The four female students and 10 male students who attend the Empowerment Academy are all on long-term suspension from their home schools because of behavior issues. Girls attend classes at the academy in the mornings and the boys attend their classes in the afternoons each day. Schlessinger and other teachers, along with Dr. Ralphel Holloman, coordinator of the academy, work with the students in online course work as well as teacher led math and language arts classes on a daily basis. Turner spent the first semester of this school year in the Empowerment Academy. He was able to return to Eaton-Johnson for the beginning of the second semester in late January after he completed necessary course work and met attendance and behavior requirements.
“All of the Empowerment students pitched in to help with the garden project,” Schlessinger said. “It made them feel good to have a role in creating it. We hope to do more with the garden at a later time and continue to improve the appearance of the areas outside of the building.”

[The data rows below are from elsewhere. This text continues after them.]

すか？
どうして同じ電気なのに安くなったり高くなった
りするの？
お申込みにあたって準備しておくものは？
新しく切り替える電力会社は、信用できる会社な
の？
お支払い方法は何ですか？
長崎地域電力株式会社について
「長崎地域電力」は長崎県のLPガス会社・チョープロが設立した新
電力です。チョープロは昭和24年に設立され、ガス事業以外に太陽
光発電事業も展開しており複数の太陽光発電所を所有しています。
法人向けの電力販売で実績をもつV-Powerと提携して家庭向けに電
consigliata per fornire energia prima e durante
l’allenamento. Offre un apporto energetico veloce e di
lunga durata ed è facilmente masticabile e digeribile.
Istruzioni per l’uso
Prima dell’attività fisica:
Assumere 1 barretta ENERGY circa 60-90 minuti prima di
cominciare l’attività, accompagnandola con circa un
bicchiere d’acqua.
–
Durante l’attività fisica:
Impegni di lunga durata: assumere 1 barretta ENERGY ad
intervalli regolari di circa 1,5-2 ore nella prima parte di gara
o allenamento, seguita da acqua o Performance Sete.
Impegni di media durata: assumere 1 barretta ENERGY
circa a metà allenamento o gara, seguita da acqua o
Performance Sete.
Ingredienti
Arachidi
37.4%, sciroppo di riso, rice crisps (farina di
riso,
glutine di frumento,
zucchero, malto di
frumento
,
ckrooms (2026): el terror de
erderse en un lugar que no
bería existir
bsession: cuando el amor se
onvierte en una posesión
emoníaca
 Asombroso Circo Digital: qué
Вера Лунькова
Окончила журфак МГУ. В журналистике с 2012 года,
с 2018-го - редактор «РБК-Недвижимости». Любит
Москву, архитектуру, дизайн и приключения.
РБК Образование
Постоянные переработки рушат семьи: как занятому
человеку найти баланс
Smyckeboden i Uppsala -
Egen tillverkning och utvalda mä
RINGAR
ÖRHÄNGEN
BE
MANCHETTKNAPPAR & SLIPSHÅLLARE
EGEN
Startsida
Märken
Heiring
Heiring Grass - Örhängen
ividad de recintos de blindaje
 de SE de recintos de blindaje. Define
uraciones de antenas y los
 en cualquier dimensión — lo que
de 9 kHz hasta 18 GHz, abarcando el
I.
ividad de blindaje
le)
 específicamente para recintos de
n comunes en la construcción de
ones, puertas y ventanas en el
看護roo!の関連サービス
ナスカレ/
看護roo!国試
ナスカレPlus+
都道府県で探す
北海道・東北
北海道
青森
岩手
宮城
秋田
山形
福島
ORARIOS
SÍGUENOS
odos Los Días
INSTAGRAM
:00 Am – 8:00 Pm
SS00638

Schlessinger pointed out that the funding from the Karma for Cara Foundation was a perfect fit for the academy’s project. The foundation was established in memory of Cara Becker, who lived in Maryland and at the age of 21 was diagnosed with leukemia. She battled the disease for four months, but died of complications from her treatments in December of 2012. Her family has carried on her legacy through the foundation. Becker throughout most of her short life was involved in volunteer work and community service. She had a special interest in helping children who were experiencing tough times and promoted community involvement with those her age and beyond. The foundation regularly awards small grants for community projects involving youth groups and also recognizes the efforts of youth who reach out to help their community.Image Information: Brian Schlessinger and students are shown as they work on the garden.